Tarik saß mit gesenktem Kopf und starrte auf seine Hände. "Ich hab Angst, dass ich wieder scheitere. Aber … ich will das nicht mehr." Der Schmerz in seiner Stimme war nicht mehr zu überhören. Er war kein unerschütterlicher Krieger. Er war ein Junge, der versuchte, sich selbst zu verstehen.

Ayla legte ihre Hand auf seine Schulter, sanft, aber bestimmt: "Keiner hier erwartet, dass du perfekt bist, Tarik. Aber du bist hier, und du gehörst dazu. Der Rest wird schon."

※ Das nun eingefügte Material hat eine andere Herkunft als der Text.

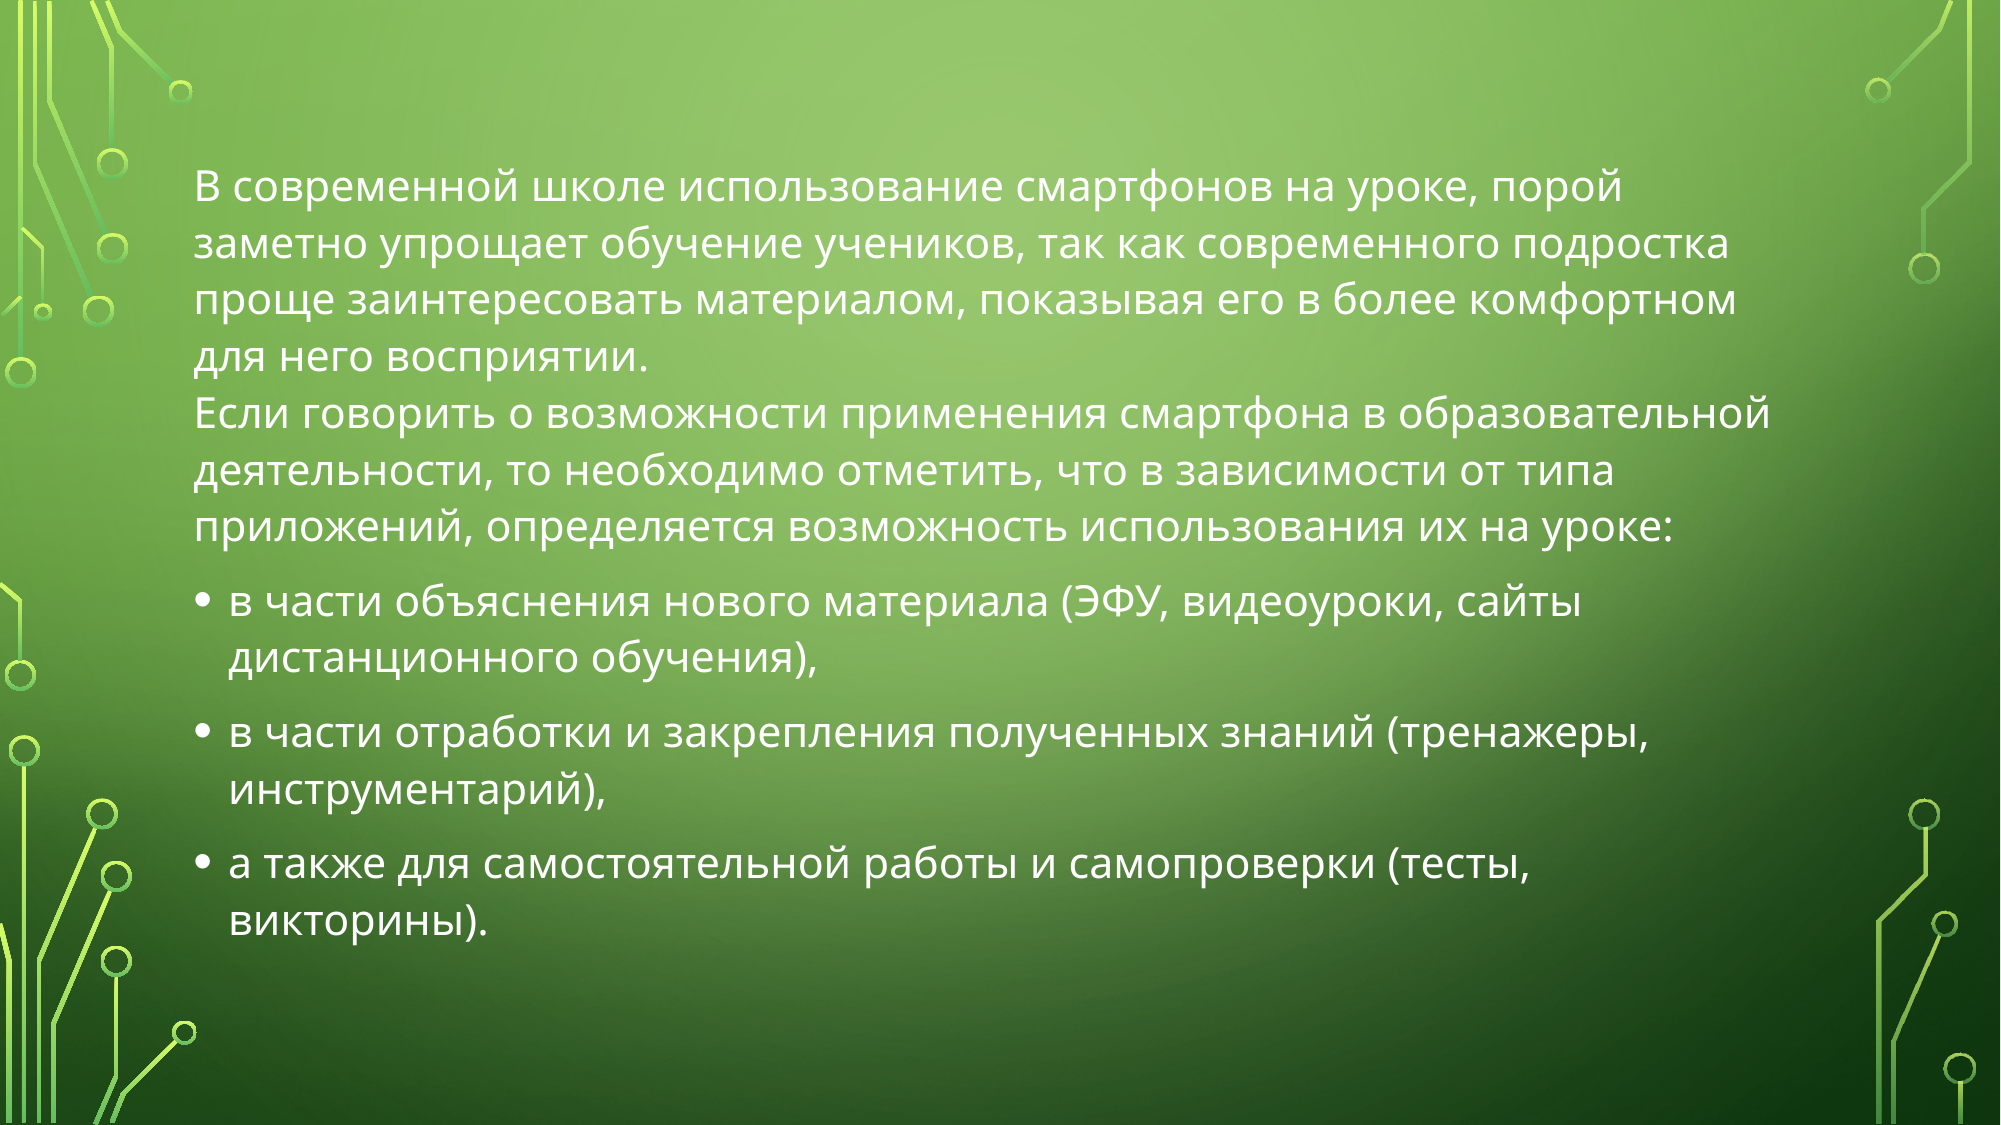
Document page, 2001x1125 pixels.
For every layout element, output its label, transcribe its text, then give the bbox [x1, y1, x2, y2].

list В современной школе использование смартфонов на уроке, порой заметно упрощает обучение учеников, так как современного подростка проще заинтересовать материалом, показывая его в более комфортном для него восприятии. Если говорить о возможности применения смартфона в образовательной деятельности, то необходимо отметить, что в зависимости от типа приложений, определяется возможность использования их на уроке: в части объяснения нового материала (ЭФУ, видеоуроки, сайты дистанционного обучения), в части отработки и закрепления полученных знаний (тренажеры, инструментарий), а также для самостоятельной работы и самопроверки (тесты, викторины). [178, 145, 1815, 998]
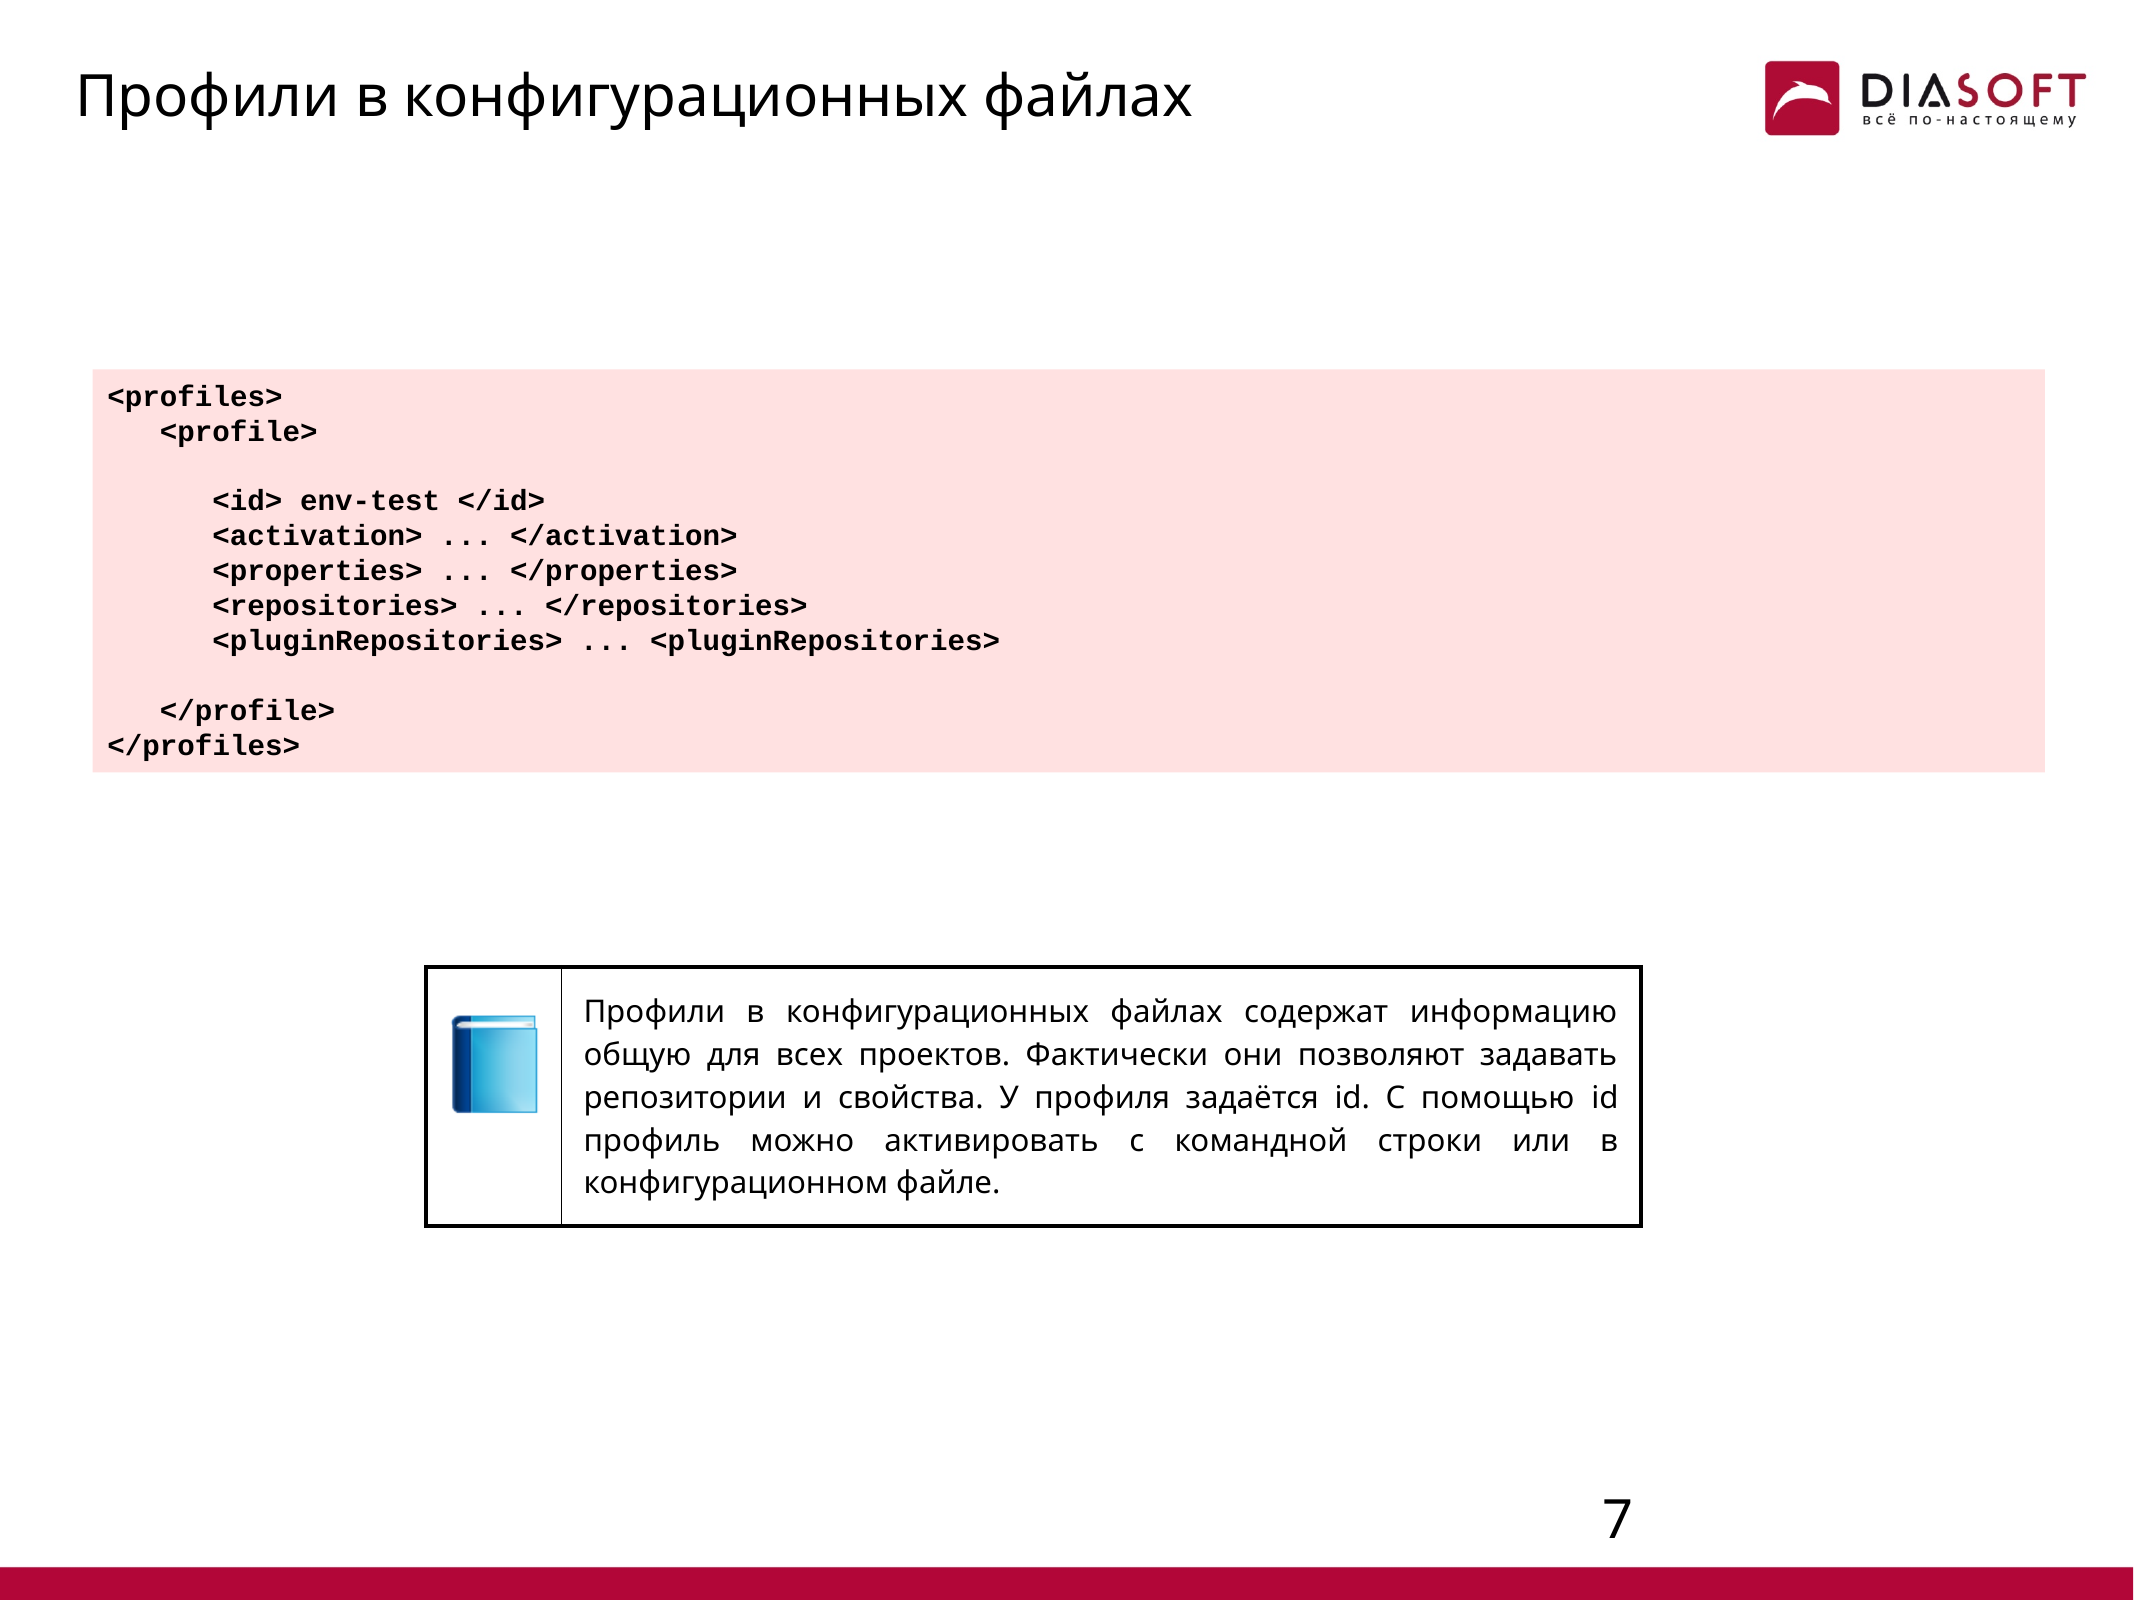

In diesem Moment spürte jeder, dass der Kreis nicht nur eine symbolische Handlung war. Es war ein Weg der Akzeptanz und des Wachsens, ein Test des Vertrauens. Ein Raum, in dem keiner den anderen aufgab, auch nicht in den schwierigsten Momenten.

Am Ende des Treffens standen die Kinder langsam auf, die Gespräche waren ruhig, fast nachdenklich. Einige sprachen weiter miteinander, andere gingen in ihr eigenes Nachdenken.

Der Raum war nicht mehr wie zu Beginn – leer und düster. Jetzt waren die Wände mit selbstgemalten Postern bedeckt, die hoffnungsvolle Sätze trugen, aus den Erlebnissen der Kinder geformt. Einer der Zettel war größer als die anderen, und als Leo ihn betrachtete, las er:

"Ein Raum wird nicht durch Wände stark, sondern durch die Leute, die drinnen bleiben, wenn's kracht."

Leo setzte sich wieder ans Fenster, der Blick ging nach draußen, in die Dämmerung. Ein tiefer Atemzug. Das alte Notizbuch lag noch immer in seinem Schoß. Er las die Worte, die er kürzlich geschrieben hatte:

"Es geht nicht um Retter. Es geht um Kreise. Und wer drin bleibt, wenn sie sich schließen."

Es war mehr als ein Zitat. Es war die Essenz dessen, was dieser Raum, dieser Kreis bedeutete. Und was er noch werden würde.